In what way is it more automatic than existing similar apps?
presumably you still need to give it a list of constraints (say a few thousand constraints), possibly in a spreadsheet, some soft, some hard and it spits out a few of the top solutions or presumably an error if the hard constraints cannot be met?
What can it do that, say, optaplanner can't do?
I wouldn't say it's "genetic algorithm", I prefer the term "evolution algorithm".
We did some testings. For example, we took some existing schedules and optimized them with our tool. The difference was substantial.
We also did some packings of circles inside a square and some spheres inside a cube, denser than it has been previously achieved.
We have built some 3D croswords 8 by 8 by 8 letters with no black field at all - field with English words.
I don't know if optalaner can do the same. I think not.

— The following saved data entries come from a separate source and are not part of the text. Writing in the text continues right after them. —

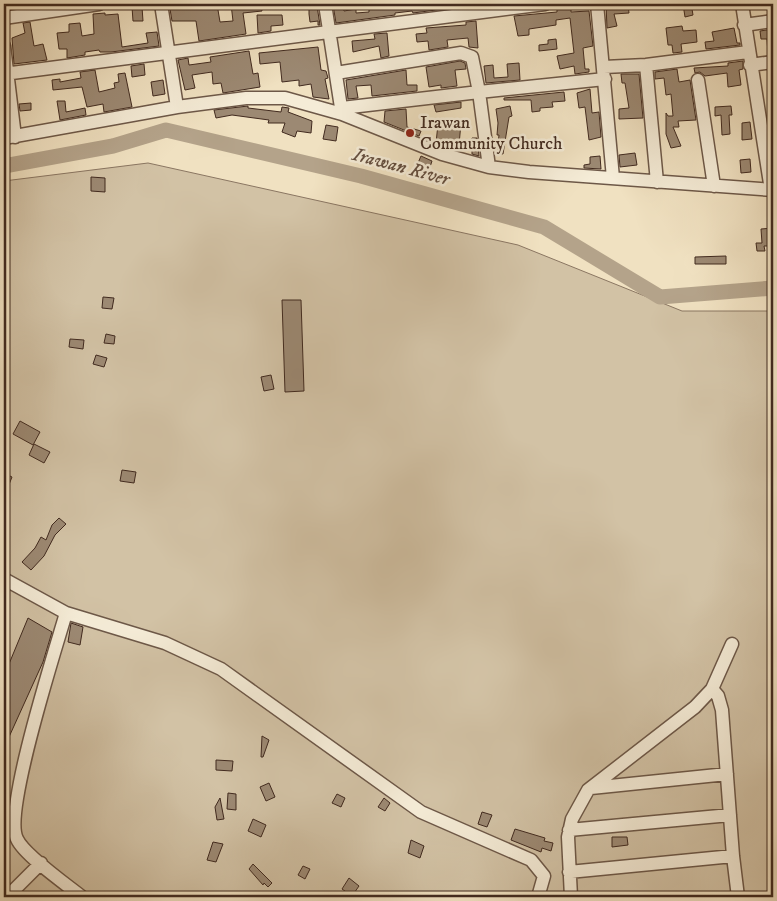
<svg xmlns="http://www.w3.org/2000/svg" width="777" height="901" font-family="'IM FELL DW Pica',serif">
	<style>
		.green { fill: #d2c2a5; stroke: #8a7662 }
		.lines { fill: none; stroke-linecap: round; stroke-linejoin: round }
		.river { stroke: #b4a38a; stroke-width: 15 }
		.building { fill: #9c8973; stroke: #412a1f }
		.minor-casing { stroke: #6d5848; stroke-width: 15 }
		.minor { stroke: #f5ecd7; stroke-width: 12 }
		.poi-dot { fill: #8f2418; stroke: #f5ecd7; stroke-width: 2 }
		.labels { text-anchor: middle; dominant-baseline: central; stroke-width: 5; stroke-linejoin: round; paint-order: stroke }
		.poi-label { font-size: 18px; fill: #412a1f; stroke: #f5ecd7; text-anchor: start }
		.water-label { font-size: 19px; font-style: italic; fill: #644e3f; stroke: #f5ecd7 }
	</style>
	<rect width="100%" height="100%" fill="#f0e1c1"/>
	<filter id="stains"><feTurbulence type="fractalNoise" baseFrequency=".004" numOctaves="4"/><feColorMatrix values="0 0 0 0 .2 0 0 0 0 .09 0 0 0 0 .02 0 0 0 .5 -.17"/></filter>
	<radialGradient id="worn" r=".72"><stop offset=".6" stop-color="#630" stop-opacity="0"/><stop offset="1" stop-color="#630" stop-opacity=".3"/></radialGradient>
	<!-- green -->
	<path class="green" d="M148,163L518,245L682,311H773V897H4V181Z"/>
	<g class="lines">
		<!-- river -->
		<path class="river" d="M4,166L113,146L166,130L361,176L544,227L660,297L773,288"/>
	</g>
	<!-- building -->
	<path class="building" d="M6,4H27L28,6L7,9Z
		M182,4H217L220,22L233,21L231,4H261L262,11L243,13L246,34L199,41L196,21H172L170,9L182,7Z
		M343,4L344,11L356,9V13L369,12V8L394,4H459V7L413,13L412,11L395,13V15L336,23L333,5Z
		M606,4H628L629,13L614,14L617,26L607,28Z
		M683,4H705V7L692,9L693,15L685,17Z
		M317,6L320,25H318V21L310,22L309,14V8Z
		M132,7H142L143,21H133Z
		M571,7V12L589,11L593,46L583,48L585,69H589V72L575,74L574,66L560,69L557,56L574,53L570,18L556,20V25L529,29V35L518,36L514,16L557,12V9Z
		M105,13V15L118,14L122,47L148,43L146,33L157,32L159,46L111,52H100L99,50L85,52V55L67,58V49H59L57,33L69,32V24L80,23L82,36L94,34L93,14Z
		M257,15H282L283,25L271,26V31L258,33Z
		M476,21L478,48L469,47L468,38L447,40L448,47L429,50L428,41L417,42L416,34L427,33L426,28L466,25V22Z
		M30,22L34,46L43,44L47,60L14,64L12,38L25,33L23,23Z
		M682,26L683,31L696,30L697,42L681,44L682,52L673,53L672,45H668L666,28Z
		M734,28L737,43H740V45L706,49L705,42L714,41L712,32Z
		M773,29V54H768L767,39H761L760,31Z
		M387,33L389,56L381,58L379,46L353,52L352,41L375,39L374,34Z
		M556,39L557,49L539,51V45L548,44V40Z
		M318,47L321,70L326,71L328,78L325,79L329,99L313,97L311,84L299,86V80L282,82L280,62L260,64L259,53Z
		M249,51L253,74L258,73L260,87L223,93L221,83L213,84L212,72L192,75L195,88L185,90L178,60L188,58L189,65L211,62L210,57Z
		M460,61L465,63L466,69L455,70L457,86L441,88V85L429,87L426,67Z
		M743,61V69L739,70L741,85L728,87L727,73L705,76L700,72L695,73L694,68L728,66V63Z
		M519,63L520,80L486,83L484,66L493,65L494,78L508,77L507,64Z
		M144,64L145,75L132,77L131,66Z
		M677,69L679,82L690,80L696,120L678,121L679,127H673L681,146L671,148L666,134V113L668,116H673L671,94L666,95L664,78L655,79V72Z
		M95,70L99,92L115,88L114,83L119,82L118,74L125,73L132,107L104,112L103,104L87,107L82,87L53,90L52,80L60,79V82L81,78L80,72Z
		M406,70L407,85H417V91L372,96L371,85L356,86L358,98L348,99L346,80Z
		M621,74H639L643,118L619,119V109L629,108L625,83H622Z
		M163,80L165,94L153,96L151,82Z
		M590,89L592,113L599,112L601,137L589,140L585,107L579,108L577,93Z
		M564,92L565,101L552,102L553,107L540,108V111L532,112L531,100H504V98Z
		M57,101H65L66,112L85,108L86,115L60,120Z
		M461,102V108L436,112L434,105Z
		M31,103V110L20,111L19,104Z
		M248,106V108L281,112L282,107L289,108L288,112L312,121L311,133L297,131L295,137L282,132L285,123H268L269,120L232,115L216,118L214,110Z
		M510,106L512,116L509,117L503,154L497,153L499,135H497L498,123L496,109Z
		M731,106L732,115H729L730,134L722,135L721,115L715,116V107Z
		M406,109L407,127L421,131L419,136L384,122L385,111Z
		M750,122L752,139L742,140V123Z
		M461,123L459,145L436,143L438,124Z
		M326,125L338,127L336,141L323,139Z
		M472,138H477L479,156L472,154Z
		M635,153L637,165L620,167L619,155Z
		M421,156L432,161L430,167L418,163Z
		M600,156L601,169L584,168V165L590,164V157Z
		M750,159L751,172L741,173L740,160Z
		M91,177L105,178V192L91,191Z
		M773,228V246H764L765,251H757L756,243H762L761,229Z
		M726,256V264H695V257Z
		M103,297L114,298L112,309L102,308Z
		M282,300H301L304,391L285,392Z
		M106,334L115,336L114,344L104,343Z
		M70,339L84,340L83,349L69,347Z
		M96,355L107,358L104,367L93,364Z
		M271,375L274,389L264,391L261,377Z
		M20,421L40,432L33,445L13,434Z
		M34,444L50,452L44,463L29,455Z
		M122,470L136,472L134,483L120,481Z
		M4,473L12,477L4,497Z
		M59,518L66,524L55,535L44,556L31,570L22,562L35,548L41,537L46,540L52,525Z
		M28,618L52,632L43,662L4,748V676Z
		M71,623L83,627L80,645L68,642Z
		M262,736L269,740L263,757H261Z
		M216,760L233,761L232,771L216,770Z
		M269,783L275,797L266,801L260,787Z
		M228,793L236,794V810L227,809Z
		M337,794L345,798L341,807L332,803Z
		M220,798L224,819L217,820L215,807Z
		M384,798L390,803L385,811L378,807Z
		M482,812L492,815L487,827L478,824Z
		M253,819L266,825L261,837L248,831Z
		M515,829L545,838L544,841L553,843L551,851L542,848L541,852L511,840Z
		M612,837H627L628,845L612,847Z
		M411,840L424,846L420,858L408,853Z
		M213,842L223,844L216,862L207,860Z
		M253,864L272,883L268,887L264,883L263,885L249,869Z
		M303,866L310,869L305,879L298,875Z
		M349,878L359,886L352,896L342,889Z"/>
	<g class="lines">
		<defs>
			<path id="minor" d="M161,4L177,107
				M325,4L342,114
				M597,4L613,178
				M742,4L771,190
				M4,18L99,4
				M744,25L773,21
				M4,46L15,137
				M646,65L657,182
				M750,65L773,62
				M604,67L646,65L748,52
				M336,73L461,53L472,57L479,92L605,79
				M4,74L545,4
				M698,80L714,186
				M342,108L479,92L489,167
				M4,138L177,107L246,98H285L342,114L442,154L489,167L529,172L773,190
				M4,579L66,613L165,643L221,669L421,812L531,860L544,876L538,897
				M66,613C55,651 3,812 17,839C24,855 67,885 82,897
				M712,689L718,696L722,710L733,856L738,897
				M591,788L727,774
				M569,830L730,815
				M569,872L733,856
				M7,897L41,863
				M571,897L568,837L572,819L588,790L695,707L712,689L732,644"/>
		</defs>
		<!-- minor casing -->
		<use href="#minor" class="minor-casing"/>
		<!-- minor -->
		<use href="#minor" class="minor"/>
	</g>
	<!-- markers -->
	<circle class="poi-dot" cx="410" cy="133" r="5"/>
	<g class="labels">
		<!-- poi labels -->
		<g class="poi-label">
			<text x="420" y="123">Irawan<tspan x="420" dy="21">Community Church</tspan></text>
		</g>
		<!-- water labels -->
		<g class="water-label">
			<text transform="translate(401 167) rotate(15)">Irawan River</text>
		</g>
	</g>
	<!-- margin -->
	<rect width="777" height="901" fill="none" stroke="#f0e1c1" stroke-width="20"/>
	<rect x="5" y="5" width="767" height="891" fill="none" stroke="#412a1f" stroke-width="2.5"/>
	<rect x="10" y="10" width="757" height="881" fill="none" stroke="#412a1f"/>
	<rect width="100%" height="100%" filter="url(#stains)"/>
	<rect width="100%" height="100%" fill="url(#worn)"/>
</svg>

Every constrain has its own user specified weight. From 0 to 10^12 and every integer inside this interval. This is the measure of how soft or hard a constrain is.
If your algorithm is actually the best-of-class for this problem, there are serious applications for it outside of schools.
I know that. But my focus in this thread are North America's schools as a big market.
But yes - how good this algorithm really is? Where is its optimal domain?
I guess, evolving algorithms is the best usage. Either from a previous known algorithm, either from scratch, either from data. Like evolving Kepler's law from planetary data. I wrote a post about that here, a few years ago.
http://lesswrong.com/lw/9pl/automatic_programming_an_example/
The thing is, it's a very fragmented market. The US schools are local, basically run at the town level, so for you it is essentially a retail market with a large number of customers each of which buys little. I'm guessing that you'll need a large sales organization to break in.
Or possibly to find an existing company selling office/organization/planning software that's already got a big share of the market and selling them license to the tech.